Thermometer reading 100 degrees Fahrenheit with blue sky background.

6 Tips to Stay Cool This Summer Without an Air Conditioner


Summers on the West Coast mean lots of beach time, an active outdoor lifestyle, and plenty of sunshine. Although the weather is generally mild, there are occasional heat waves that can make temperatures uncomfortable.

Fortunately, there are a few ways to keep cool even on the most sweltering summer days — and not a single one of them requires having an air conditioner. After all, even if you have a top-of-the-line A/C unit, you don't want to crank it full-blast around the clock.

Woman opening up white curtains to let light into apartment home.

Open-and-shut Case

Knowing when to open and close your windows won't cost you a penny and will go a long way in keeping your home cool and comfortable. When it's coolest outside, typically overnight and in the early mornings, your windows should be open to let that fresh, crisp air in. On the flip side, they should be shut when temperatures start to climb again, typically late in the morning until sundown. This also improves indoor air quality, as carbon dioxide levels are decreased.

Give Your Windows The Proper Treatment

Floorplans with lots of natural light are great, but it can become uncomfortably warm inside if the sun shines directly into a window for several hours each day. Consider getting high-quality "blackout" curtains, but be sure to choose them carefully. While they make a room darker, dark-colored curtains are not the best option to keep a room cooler.  Dark colors absorb heat rather than reflect it, which retains heat and then radiates it into the room. Light-colored curtains bounce sunlight off, keeping heat away from the room. According to the Department of Energy, proper curtains can reduce heat gain by up to 76 percent.

Girl sitting with open arms in front of oscillating fan.

Fan Out

Fans are an excellent way to keep your home more comfortable. Contrary to popular belief, they don't cool rooms, but instead work by circulating air around a room, simulating a wind chill effect. This can make a room feel about 4° cooler, though it doesn't change the temperature at all. To optimize energy savings, turn fans off when you're not in a room — remember they cool people, not rooms.

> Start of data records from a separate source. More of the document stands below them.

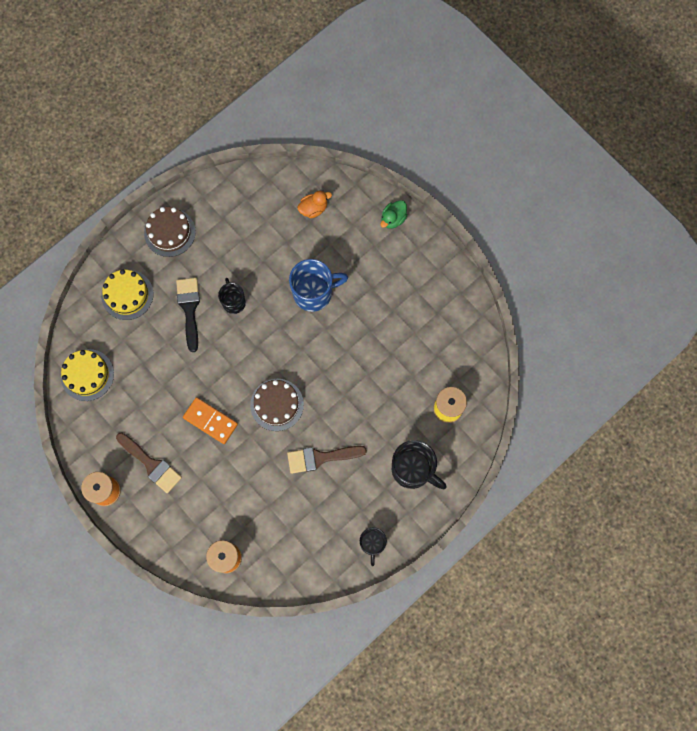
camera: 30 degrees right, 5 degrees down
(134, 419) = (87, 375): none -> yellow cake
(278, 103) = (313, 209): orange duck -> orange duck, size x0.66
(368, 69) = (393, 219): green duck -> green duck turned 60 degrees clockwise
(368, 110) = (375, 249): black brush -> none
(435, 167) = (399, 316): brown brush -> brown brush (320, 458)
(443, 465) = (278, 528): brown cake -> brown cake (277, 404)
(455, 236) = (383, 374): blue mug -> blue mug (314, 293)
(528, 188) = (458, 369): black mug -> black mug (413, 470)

Make A DIY Portable Air Conditioner

We know that fans simply circulate air indoors and do not actually cool the temperature, but you can leverage this circulation and create a personal A/C unit with a bit of innovation. Get a small personal fan and freeze several unopened plastic water bottles. Once they're frozen, place two or three bottles in front of the fan. This allows truly cool air to be circulated around the room, creating a genuine air conditioner. Be sure to place a towel, plate, or baking sheet underneath the bottles, because as they thaw, they'll "sweat" water. Change out the frozen bottles every four to five hours as they thaw.

Go Dark

Another simple and totally free way to stay cool this summer is to turn lights off when you're not using them. Light bulbs can radiate heat, so not only are they using more electricity, but they're also warming up the room they're in. Replacing traditional incandescent bulbs with LED and compact fluorescent bulbs will also keep things cooler and save you money, as they're more energy-efficient and don't run as warm.

Man and woman making their bed with white, breathable bed sheets.

Switch Up Your Bedtime Routine

Many of us choose bed linens and sleepwear based on how soft the material is. However, synthetic fabrics such as satin and microfiber are far less breathable than natural materials like cotton, bamboo, and silk. In other words, synthetic materials don't absorb sweat at all, so your skin isn't cooled, whereas natural fabrics do absorb sweat and therefore keep you much cooler. Consider getting lightweight cotton or silk bed sheets and pajamas, at least for the summer. Along the same lines, if you have a mattress made with heat-retaining memory foam, you may want to get a cotton bed topper to stay cooler.